Die Russische Föderation adaptiert mit ihrem Schritt in Richtung Syrien auch in gewissem Maße die Bush-Doktrin und trägt den Krieg zu den Terroristen, bevor diese in die Lage kommen, diesen auf russisches Territorium zu tragen. Vor allem das stark von usbekischen Kämpfern dominierte „Imam Bukhari Bataillon“ und die kaukasisch dominierte „Jaish al-Muhajireen wal-Ansar“ stehen dabei im Fokus der russischen Armee. Ein Teil der Jaish al-Muhajireen wal-Ansar hat sich mit dem „Islamischen Staat“ verbündet, ein anderer paktiert mit dem Bündnis aus der Al-Nusra-Front und dem „Kaukasischen Emirat“, das vor allem für terroristische Aktivitäten in Russland bekannt ist. Durch die Verstärkung der eigenen militärischen Präsenz in Syrien will man nun diesen Gruppen bereits außerhalb der eigenen Grenzen entgegentreten. Für Russland schafft dies natürlich im Gegenzug das Risiko eines Mehrfrontenkrieges, da Moskau gegen alle terroristischen Gruppen eine Front eröffnet hat – und diese alles tun werden, um jetzt erst recht den Terror auf russisches Territorium zu tragen.

Zwischen Russland und der Türkei wird das Vorgehen Moskaus für Verstimmung sorgen. Aus Russlands Sicht fallen alle Gruppen, die bewaffnet gegen die Regierung Assad agieren, unter den Begriff „Terrorismus“. Die Türkei sieht nur den IS und Al-Nusra als terroristische Verbände an, alle anderen als legitime Kräfte, die ein aus ihrer Sicht illegitim gewordenes Regime bekämpfen – und die Türkei unterstützt diese Kräfte sogar.

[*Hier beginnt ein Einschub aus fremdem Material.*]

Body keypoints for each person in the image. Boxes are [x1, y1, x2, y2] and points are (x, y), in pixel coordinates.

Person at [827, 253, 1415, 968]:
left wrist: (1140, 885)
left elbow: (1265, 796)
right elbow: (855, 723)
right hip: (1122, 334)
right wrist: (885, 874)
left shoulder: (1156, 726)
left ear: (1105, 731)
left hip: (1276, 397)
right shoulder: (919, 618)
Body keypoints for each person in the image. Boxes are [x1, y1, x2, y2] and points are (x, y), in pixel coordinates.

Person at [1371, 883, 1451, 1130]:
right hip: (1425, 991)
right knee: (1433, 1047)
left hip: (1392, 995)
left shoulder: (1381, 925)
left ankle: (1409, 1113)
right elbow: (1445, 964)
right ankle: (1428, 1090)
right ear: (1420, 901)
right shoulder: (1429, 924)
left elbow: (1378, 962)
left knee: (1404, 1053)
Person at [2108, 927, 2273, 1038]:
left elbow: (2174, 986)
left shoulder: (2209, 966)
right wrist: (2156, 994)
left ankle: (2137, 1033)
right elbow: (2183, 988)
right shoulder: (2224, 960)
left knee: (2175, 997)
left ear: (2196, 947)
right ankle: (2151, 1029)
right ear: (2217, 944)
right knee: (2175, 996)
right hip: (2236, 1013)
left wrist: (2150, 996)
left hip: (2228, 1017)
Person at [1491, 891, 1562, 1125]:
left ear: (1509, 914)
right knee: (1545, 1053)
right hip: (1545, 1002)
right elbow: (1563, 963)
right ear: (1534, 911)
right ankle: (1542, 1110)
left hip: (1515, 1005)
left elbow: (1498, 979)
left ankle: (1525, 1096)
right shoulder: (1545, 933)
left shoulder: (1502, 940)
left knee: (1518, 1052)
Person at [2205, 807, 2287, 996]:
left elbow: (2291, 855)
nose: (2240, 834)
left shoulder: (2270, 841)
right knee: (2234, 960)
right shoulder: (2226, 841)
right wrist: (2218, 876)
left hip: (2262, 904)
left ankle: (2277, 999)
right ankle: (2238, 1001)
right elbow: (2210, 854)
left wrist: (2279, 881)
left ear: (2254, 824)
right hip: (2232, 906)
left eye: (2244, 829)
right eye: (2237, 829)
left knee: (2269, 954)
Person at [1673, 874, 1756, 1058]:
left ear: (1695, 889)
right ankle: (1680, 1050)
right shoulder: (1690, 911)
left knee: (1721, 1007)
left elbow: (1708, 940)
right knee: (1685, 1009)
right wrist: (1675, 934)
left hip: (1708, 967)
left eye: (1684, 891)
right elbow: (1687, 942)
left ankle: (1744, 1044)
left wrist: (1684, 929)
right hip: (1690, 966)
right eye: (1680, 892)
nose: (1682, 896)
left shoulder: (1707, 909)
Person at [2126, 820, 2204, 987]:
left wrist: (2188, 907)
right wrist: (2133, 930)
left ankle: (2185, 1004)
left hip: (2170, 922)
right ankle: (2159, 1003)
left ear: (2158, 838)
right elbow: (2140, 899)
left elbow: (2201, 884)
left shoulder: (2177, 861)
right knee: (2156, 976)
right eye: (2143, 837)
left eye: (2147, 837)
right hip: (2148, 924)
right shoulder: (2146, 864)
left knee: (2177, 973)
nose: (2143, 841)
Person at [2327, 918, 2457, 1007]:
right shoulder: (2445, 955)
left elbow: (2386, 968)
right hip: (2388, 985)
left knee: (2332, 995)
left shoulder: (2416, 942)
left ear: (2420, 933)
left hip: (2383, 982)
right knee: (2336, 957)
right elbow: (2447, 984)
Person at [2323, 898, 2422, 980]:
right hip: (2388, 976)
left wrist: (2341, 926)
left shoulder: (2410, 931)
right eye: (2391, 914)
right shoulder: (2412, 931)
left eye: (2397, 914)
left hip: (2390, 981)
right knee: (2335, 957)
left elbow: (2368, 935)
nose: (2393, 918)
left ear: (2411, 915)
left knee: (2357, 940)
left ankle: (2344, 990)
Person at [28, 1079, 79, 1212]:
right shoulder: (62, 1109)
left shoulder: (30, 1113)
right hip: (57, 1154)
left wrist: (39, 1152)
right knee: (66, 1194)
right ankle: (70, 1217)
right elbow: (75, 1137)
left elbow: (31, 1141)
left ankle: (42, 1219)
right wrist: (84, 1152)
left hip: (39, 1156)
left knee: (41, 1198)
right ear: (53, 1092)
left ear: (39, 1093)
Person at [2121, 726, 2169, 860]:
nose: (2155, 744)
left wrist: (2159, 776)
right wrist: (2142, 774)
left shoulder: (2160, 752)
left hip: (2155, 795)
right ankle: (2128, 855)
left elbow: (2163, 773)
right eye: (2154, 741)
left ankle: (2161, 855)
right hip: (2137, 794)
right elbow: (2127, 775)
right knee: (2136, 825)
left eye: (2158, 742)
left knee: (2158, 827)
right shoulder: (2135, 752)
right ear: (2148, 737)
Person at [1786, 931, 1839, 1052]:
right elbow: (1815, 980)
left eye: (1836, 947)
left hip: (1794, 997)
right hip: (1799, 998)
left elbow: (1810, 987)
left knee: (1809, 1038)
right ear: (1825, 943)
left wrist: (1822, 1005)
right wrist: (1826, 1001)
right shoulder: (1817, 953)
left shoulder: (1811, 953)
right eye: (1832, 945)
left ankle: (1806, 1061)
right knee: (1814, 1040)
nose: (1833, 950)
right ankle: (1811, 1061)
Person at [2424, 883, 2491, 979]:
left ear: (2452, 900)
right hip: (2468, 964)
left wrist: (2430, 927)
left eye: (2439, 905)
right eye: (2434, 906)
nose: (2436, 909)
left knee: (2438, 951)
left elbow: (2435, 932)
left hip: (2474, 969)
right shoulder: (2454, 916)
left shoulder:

Dass Russland auch Stellungen so genannter „moderater Rebellen“ in Latakia, Aleppo, Idlib, Hama und Homs angreift, schafft hier zusätzliche Konfrontation. Zwar wird die russische Offensive bis zu einem gewissen Grad Abschreckung entfalten, auf der anderen Seite werden die gegen Assad kämpfenden Kräfte aber auch noch enger zusammenrücken und ihre externen Unterstützer ihnen gegenüber noch spendabler werden.

Auch die Tatsache, dass Putin vor der UN-Generalversammlung neben der syrischen Armee auch noch die der PKK nahestehende PYD und deren „Volksverteidigungskräfte“ YPG, die wiederum von der Türkei als Terroristen und Gefahr für die eigene nationale Sicherheit gesehen werden, als bedeutende Anti-IS-Kraft gewürdigt hat, schafft in der Türkei Unmut. Auch die USA hatten in der Vergangenheit mit den YPG kooperiert.

Angesichts der Entwicklung stellt sich nun die Frage, was aus der Schutzzone werden soll, die vonseiten der türkischen Regierung mit den USA vereinbart worden war und die ein Territorium zwischen dem Bezirk Azaz und Jarablus umfassen soll. Die russische Militärbasis in Latakia ist nur einen Steinwurf weit davon entfernt und deshalb wird Russland zumindest keine flächendeckende Flugverbotszone über diesem Gebiet akzeptieren. Da das Interesse Ankaras, die Zukunft des Nachbarlandes Syrien in seinem Sinne zu beeinflussen, nicht so weit gehen dürfte, eine militärische Konfrontation mit der Russischen Föderation auf syrischem Territorium zu riskieren, ist davon auszugehen, dass die Türkei wohl zum einen Modifikationen hinsichtlich des Wunsches nach einer Schutzzone hinnehmen und zum anderen bei jedem künftigen militärischen Schritt und auch dem weiteren Support für die Rebellen den Faktor russischer Präsenz zu berücksichtigen wird.